Génocide à Gaza : « On assiste à un renversement géopolitique de l’utilisation de la CIJ »
Ce 26 janvier, la Cour internationale de justice (CIJ) doit rendre sa décision concernant la demande de mesures conservatoires déposée par l’Afrique du Sud dans le cadre d’un possible génocide en cours perpétré par l’armée israélienne dans la bande de Gaza. L’affaire a été plaidée les 11 et 12 janvier. Johann Soufi, juriste, dégage les grandes lignes d’un dossier d’ores et déjà historique.
En quoi est-ce important ?
C’est la première fois qu’une juridiction se prononce sur la gravité de ce qui se passe à Gaza, quasiment en temps réel. Par ailleurs, s’il y a une décision qui considère qu’il y a un risque plausible de génocide, eh bien, cela entraînera des conséquences à la fois politiques et juridiques pour l’ensemble des États ! Par exemple, il sera difficile, pour un certain nombre de gouvernements, de continuer à soutenir militairement une opération qui serait qualifiée de « risque plausible de génocide ».
La Cour internationale de justice ne se prononcera pas sur la légalité de l’action israélienne à Gaza. Elle se prononcera simplement sur le fait de savoir s’il y a, oui ou non, un risque de génocide. Si elle juge qu’il n’y a pas de risque de génocide, cela ne voudra pas dire qu’il n’y a pas de crime de guerre et de crime contre l’humanité en ce moment dans l’enclave.
Quoi qu’il arrive, on est déjà dans un moment décisif. Aujourd’hui, on voit un renversement géopolitique de l’utilisation de la CIJ. Désormais, les États du Sud global utilisent les instruments du droit international pour faire valoir des droits et protéger des populations civiles.
Les décisions de la Cour internationale de justice sont-elles contraignantes ?

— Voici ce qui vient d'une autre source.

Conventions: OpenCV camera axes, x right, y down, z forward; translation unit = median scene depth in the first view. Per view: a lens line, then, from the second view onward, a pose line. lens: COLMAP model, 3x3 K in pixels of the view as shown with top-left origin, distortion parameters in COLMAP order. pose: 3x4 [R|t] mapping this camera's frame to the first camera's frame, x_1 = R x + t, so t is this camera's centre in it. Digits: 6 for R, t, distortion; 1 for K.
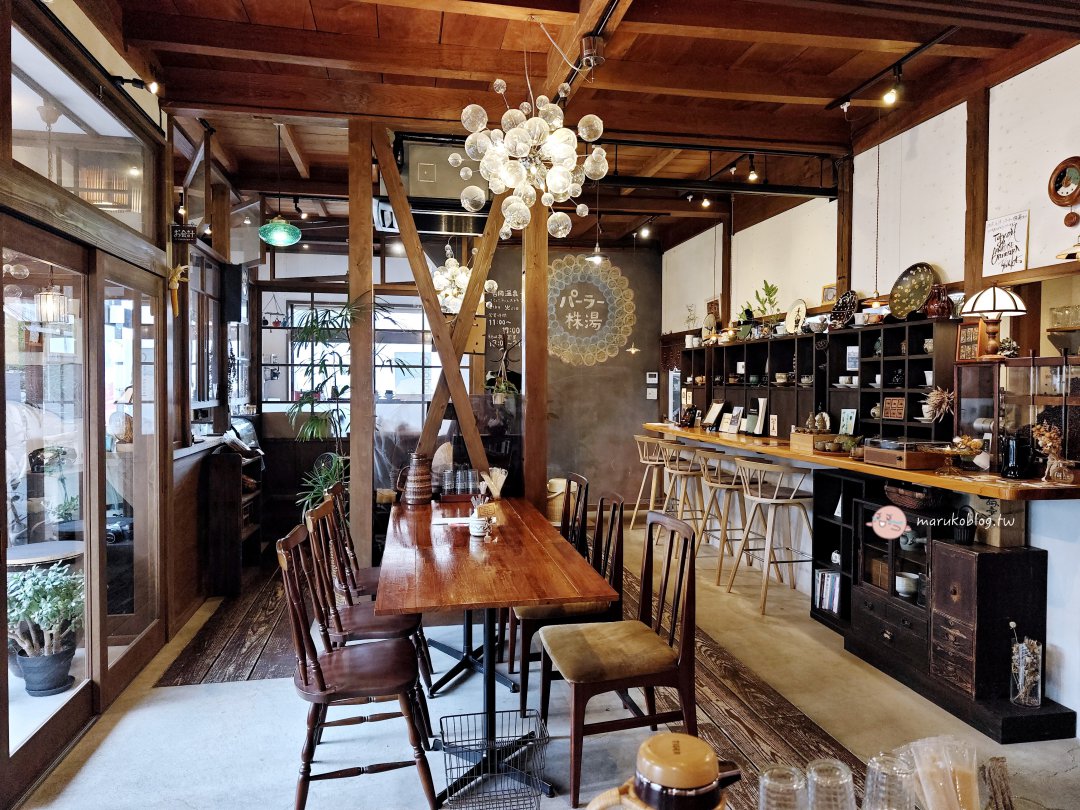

Il existe deux types de décisions émises par la CIJ. Les avis consultatifs, qui ne sont pas contraignants. Mais, dans ce cas, la décision aura une valeur contraignante que l’ensemble des États devront respecter. Après, si on parle de la capacité de la communauté internationale à la faire exécuter, je rappelle que, ni la Cour internationale de justice, ni les autres juridictions internationales, d’ailleurs, n’ont de forces de police propres.
Donc, l’exécution revient d’abord au Conseil de sécurité des Nations unies et aux États de l’appliquer. En tout cas, sur l’obligation juridique de cette décision, il n’y a absolument aucun doute. Les résolutions du Conseil de sécurité, par exemple, sont aussi obligatoires juridiquement.
Après, si les États ne les mettent pas en œuvre et qu’il n’y a pas de capacité ou de volonté de ces derniers de les faire respecter, c’est une autre question. On n’est plus dans la valeur juridique, mais dans l’incapacité de la communauté internationale de faire respecter le droit.
Une fois la décision de la CIJ rendue, concrètement, que peut-il se passer ?
Tout dépendra de la teneur de cette décision. D’abord, iront-ils dans le sens de l’Afrique du Sud ? Il faut au moins 8 juges sur les 15. Dans ce cas, il faudra regarder sur quelles mesures conservatoires ils se sont mis d’accord. Si la Cour internationale de justice ordonne un cessez-le-feu, comme elle l’a fait en Ukraine, et que, comme la Russie, Israël refuse de s’y tenir, ou en tout cas de l’exécuter, il reviendra alors aux États de prendre des mesures : des sanctions politiques, des sanctions économiques, des sanctions diplomatiques, pour qu’Israël respecte la décision. Mais l’immense majorité des États, y compris la France, ont déjà dit qu’ils exécuteront et qu’ils respecteront la décision de La Haye.